UPDATES WITH PRESIDENT JOE BIDEN'S COMMENTS
By Ovunc Kutlu
ISTANBUL (AA) - The US Federal Reserve's preferred inflation indicator softened in February both annually and monthly, coming lower than market estimates, according to the Commerce Department figures released Friday.
The core personal consumption expenditures (PCE) price index rose 4.6% annually in February, down from a 4.7% year-on-year gain in January, and coming lower than the market expectation of a 4.7% increase.
On a monthly basis, the index rose 0.3% in February, also softening from a 0.5% monthly gain in January, and lower than the market expectation of a 0.4% increase.
"The increase in current-dollar personal income in February was led by an increase in compensation, mainly from wages and salaries. Private wages and salaries for services-producing industries and government wages and salaries increased," the Commerce Department said in a statement.
"The $27.9 billion increase in current-dollar PCE in February reflected an increase of $25.8 billion in spending for services and an increase of $2.0 billion in spending for goods. Within services, increases in housing and health care were partly offset by a decrease in food services and accommodations," it added.
On a monthly basis, food prices increased 0.2% but energy prices decreased 0.4%, according to the figures.
The PCE price index, which includes food and energy prices, rose 5% annually in February, also easing from a 5.3% year-on-year gain in January, and coming lower than the market estimates of a 5.1% decrease.
On a monthly basis, the index rose 0.3% in February, down from a 0.6% month-on-month gain in January, and also coming lower than the market estimates of a 0.5% increase.

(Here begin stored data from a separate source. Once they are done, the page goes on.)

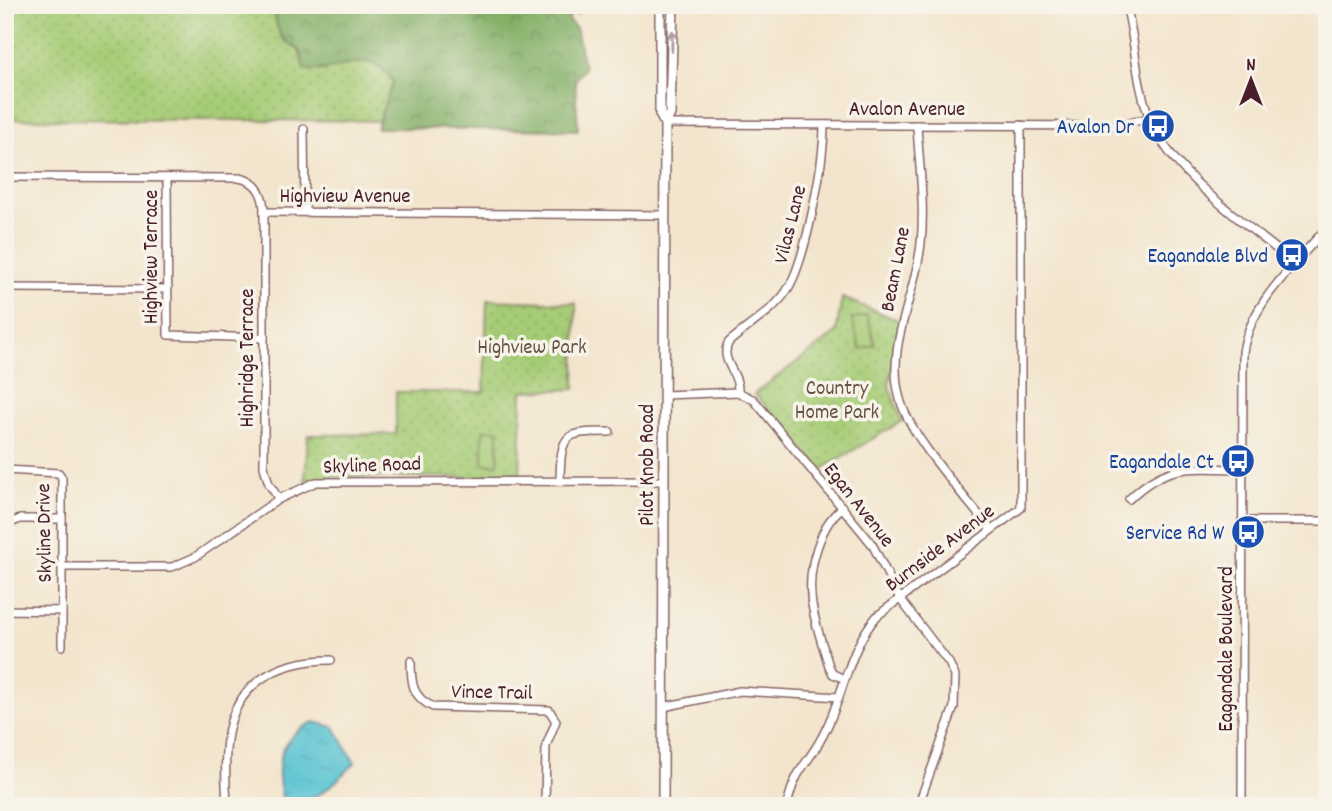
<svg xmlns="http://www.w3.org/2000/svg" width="1332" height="811" font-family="Dekko,sans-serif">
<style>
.green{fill:url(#green-dots);stroke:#787650;stroke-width:2}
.forest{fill:url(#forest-crowns);stroke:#676849;stroke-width:2}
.pitch{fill:#a6cc76;stroke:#787650;stroke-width:2}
.water{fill:url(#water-ripples);stroke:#50717e;stroke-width:2}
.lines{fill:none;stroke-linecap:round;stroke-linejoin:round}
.minor-casing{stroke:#856464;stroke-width:10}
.major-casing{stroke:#856464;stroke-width:12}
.minor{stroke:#fff;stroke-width:7}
.major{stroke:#fff;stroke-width:9}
.oneway{stroke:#ae9aa0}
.labels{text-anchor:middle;stroke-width:7;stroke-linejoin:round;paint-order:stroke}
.street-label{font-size:21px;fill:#4a1f2b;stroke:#f7f3e8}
.transit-label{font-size:21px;fill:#164399;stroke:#f7f3e8;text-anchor:end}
.park-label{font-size:21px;fill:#665342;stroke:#f7f3e8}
</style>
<defs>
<pattern id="green-dots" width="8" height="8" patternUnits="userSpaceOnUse" patternTransform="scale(1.75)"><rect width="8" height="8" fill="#a6cc76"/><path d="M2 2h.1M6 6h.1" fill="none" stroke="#90af66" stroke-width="1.8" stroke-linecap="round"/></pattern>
<pattern id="forest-crowns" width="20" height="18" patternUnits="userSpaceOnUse" patternTransform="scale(1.75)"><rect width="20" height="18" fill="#84b067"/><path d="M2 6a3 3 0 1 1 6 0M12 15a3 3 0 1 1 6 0" fill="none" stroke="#6e8f55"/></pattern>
<pattern id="water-ripples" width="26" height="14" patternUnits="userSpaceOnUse" patternTransform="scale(1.75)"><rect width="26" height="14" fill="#57c3d2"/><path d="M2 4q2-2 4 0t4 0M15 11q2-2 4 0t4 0" fill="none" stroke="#4da7b4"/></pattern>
</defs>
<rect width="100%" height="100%" fill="#f7f3e8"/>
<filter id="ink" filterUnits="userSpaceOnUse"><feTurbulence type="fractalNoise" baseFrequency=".0143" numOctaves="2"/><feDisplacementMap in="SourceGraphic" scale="14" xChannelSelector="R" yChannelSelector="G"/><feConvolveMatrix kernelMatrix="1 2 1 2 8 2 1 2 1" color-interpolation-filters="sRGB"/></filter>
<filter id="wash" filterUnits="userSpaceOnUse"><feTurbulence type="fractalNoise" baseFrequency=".00686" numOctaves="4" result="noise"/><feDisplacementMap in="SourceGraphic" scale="28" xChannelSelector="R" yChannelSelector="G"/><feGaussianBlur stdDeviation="1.57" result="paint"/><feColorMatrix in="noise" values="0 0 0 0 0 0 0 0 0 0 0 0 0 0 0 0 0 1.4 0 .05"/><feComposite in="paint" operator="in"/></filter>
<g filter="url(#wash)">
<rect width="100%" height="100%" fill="#f3e5cd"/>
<g class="green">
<polygon points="5,5 345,5 430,121 5,119"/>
<polygon points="842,298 900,321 889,386 902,421 822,469 754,394 836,333"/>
<polygon points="487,300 576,303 575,389 522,391 520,477 328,477 305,480 308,435 396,434 396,392 484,392"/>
</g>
<path class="forest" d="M272 5H580L578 14 569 15V22L576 28 584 68 575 81 578 130 377 128C380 111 389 98 393 81 368 42 341 77 304 69L299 50C274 37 279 28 272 5Z"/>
<g class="pitch">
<polygon points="867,315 875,345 860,349 852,319"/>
<rect x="483" y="430" width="15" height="34"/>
</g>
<path class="water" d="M314 722 334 727 355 763C339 779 310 811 283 801 274 766 277 738 314 722Z"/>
</g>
<g filter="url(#ink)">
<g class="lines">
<g class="minor-casing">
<g id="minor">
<path d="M1126 5C1136 42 1135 80 1149 116 1171 176 1248 224 1295 264"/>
<polyline points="665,124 1116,126 1149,118"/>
<path d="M917 125C919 164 925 204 921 243 916 296 885 345 900 399 911 439 965 496 991 530"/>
<polyline points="304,129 305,211"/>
<path d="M5 177 239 178C257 181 264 195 264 212V467L269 484 279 499"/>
<polyline points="167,178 168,335 264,338"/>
<polyline points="264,212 664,215"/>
<polyline points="5,288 167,289"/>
<polyline points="738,392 754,400 764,412 872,544 900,599 949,663 955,676 954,707 918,806"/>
<path d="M738 392C740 373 718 360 729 342 747 326 772 312 786 292 806 262 824 162 824 125"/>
<polyline points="664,395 738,392"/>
<polyline points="5,470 59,473 62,478 62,646"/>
<path d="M560 480C561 433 564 432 610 432"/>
<path d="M1129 499C1169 461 1191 469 1242 469"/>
<path d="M843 507C828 519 823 531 817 548 802 593 816 623 829 666L833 674 845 679"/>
<polyline points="1242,521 1327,521"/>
<polyline points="5,525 20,519 62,519"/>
<polyline points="62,567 172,567 195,557 279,499 316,482 664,481"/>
<polyline points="5,610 62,611"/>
<path d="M411 661C411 683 412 697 433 707L549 710 556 721 546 746 545 806"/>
<polyline points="663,707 740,691 839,697"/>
<path d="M227 806C226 784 224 761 227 740 234 683 278 660 331 660"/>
<path d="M787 806C795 769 805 768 821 739 844 699 846 652 877 616L1021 508V125"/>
<path d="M1242 806 1243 352C1250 303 1296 264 1327 227"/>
</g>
</g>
<g class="major-casing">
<g id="major">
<polyline points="660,5 660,114 665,124 663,806"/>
<polyline points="665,124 670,114 673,5"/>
</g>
</g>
<use href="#minor" class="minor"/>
<use href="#major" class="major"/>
</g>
<defs><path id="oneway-shaft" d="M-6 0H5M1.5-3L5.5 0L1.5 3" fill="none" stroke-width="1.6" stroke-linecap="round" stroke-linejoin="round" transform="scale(1.75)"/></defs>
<use class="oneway" href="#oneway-shaft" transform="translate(672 41) rotate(-89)"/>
</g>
<defs>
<g id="bus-disc" transform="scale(1.75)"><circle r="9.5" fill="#1a4fb4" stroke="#f7f3e8"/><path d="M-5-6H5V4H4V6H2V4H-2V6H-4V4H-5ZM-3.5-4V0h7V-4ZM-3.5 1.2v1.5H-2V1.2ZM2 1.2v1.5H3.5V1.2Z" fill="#fff"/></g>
</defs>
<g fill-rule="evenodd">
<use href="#bus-disc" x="1158" y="126"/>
<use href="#bus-disc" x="1292" y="255"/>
<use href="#bus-disc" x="1238" y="461"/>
<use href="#bus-disc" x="1248" y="532"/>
</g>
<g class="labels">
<g class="street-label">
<text x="907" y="115">Avalon Avenue</text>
<text x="345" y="202">Highview Avenue</text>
<text transform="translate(789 224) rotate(-76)" y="7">Vilas Lane</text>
<text transform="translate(150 257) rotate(-90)" y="7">Highview Terrace</text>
<text transform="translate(894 269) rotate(-79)" y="7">Beam Lane</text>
<text transform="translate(246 358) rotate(-90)" y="7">Highridge Terrace</text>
<text transform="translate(372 464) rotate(-2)" y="7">Skyline Road</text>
<text transform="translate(646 465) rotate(-90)" y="7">Pilot Knob Road</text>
<text transform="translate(860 504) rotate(52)" y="7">Egan Avenue</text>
<text transform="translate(43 533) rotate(-91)" y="7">Skyline Drive</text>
<text transform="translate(939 547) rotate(-37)" y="7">Burnside Avenue</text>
<text transform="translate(1225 649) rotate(-90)" y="7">Eagandale Boulevard</text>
<text transform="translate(492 691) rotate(1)" y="7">Vince Trail</text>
</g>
<g class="transit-label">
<text x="1134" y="133">Avalon Dr</text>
<text x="1268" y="262">Eagandale Blvd</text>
<text x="1214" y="468">Eagandale Ct</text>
<text x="1224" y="539">Service Rd W</text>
</g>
<g class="park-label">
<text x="532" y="353">Highview Park</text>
<text x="837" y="394">Country<tspan x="837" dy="24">Home Park</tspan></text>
</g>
</g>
<rect width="1332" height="811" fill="none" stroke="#f7f3e8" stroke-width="28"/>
<g transform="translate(1251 80)" stroke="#f7f3e8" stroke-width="5" paint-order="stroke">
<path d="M0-5L12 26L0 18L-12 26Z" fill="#4a1f2b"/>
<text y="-10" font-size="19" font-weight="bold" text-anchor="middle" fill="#4a1f2b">N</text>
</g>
</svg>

The easing inflation figures indicate that the Fed could soon pause its monetary tightening cycle in interest rate hikes this year.
The US central bank made a total of 425-point rate hikes on seven occasions last year to fight record-high inflation that climbed to its highest level in over 40 years by mid-2022.
The Fed also made a 25 basis points of a rate hike on Feb. 1, followed by another 25 basis points of hike on March 22 that carried its benchmark funds rate to a range of 4.75% to 5%.
President Joe Biden said the US is "making progress" against high prices, but added "the fight against inflation isn’t over."
"Today’s report shows annual inflation down by nearly 30 percent from this summer, against a backdrop of low unemployment and steady growth," he said in a statement released by the White House.
Biden said his administration is working to bring costs down for consumers by investing in strong supply chains.
"This is not the time to turn back to trickle-down economics by cutting American manufacturing and other critical programs American families count on, just to pay for tax cuts for the wealthy, Big Pharma, and Big Oil," he said.
The president said the last thing American economy needs is "the reckless threat of a chaotic default," adding "Those threats must be taken off the table."
US House of Representatives Speaker Kevin McCarthy sent a letter Tuesday to the White House, urging Biden to begin negotiations on the nation's debt ceiling, which may cause a default.
McCarthy said he and Biden sat down two months ago to discuss a solution to the debt ceiling but argued the president's team has been absent since and accused Biden of being "completely missing in action."
While the world's biggest economy hit its debt ceiling Jan. 19, it has never defaulted on its debt. The US' debt ceiling has been raised 22 times between 1997 and 2022.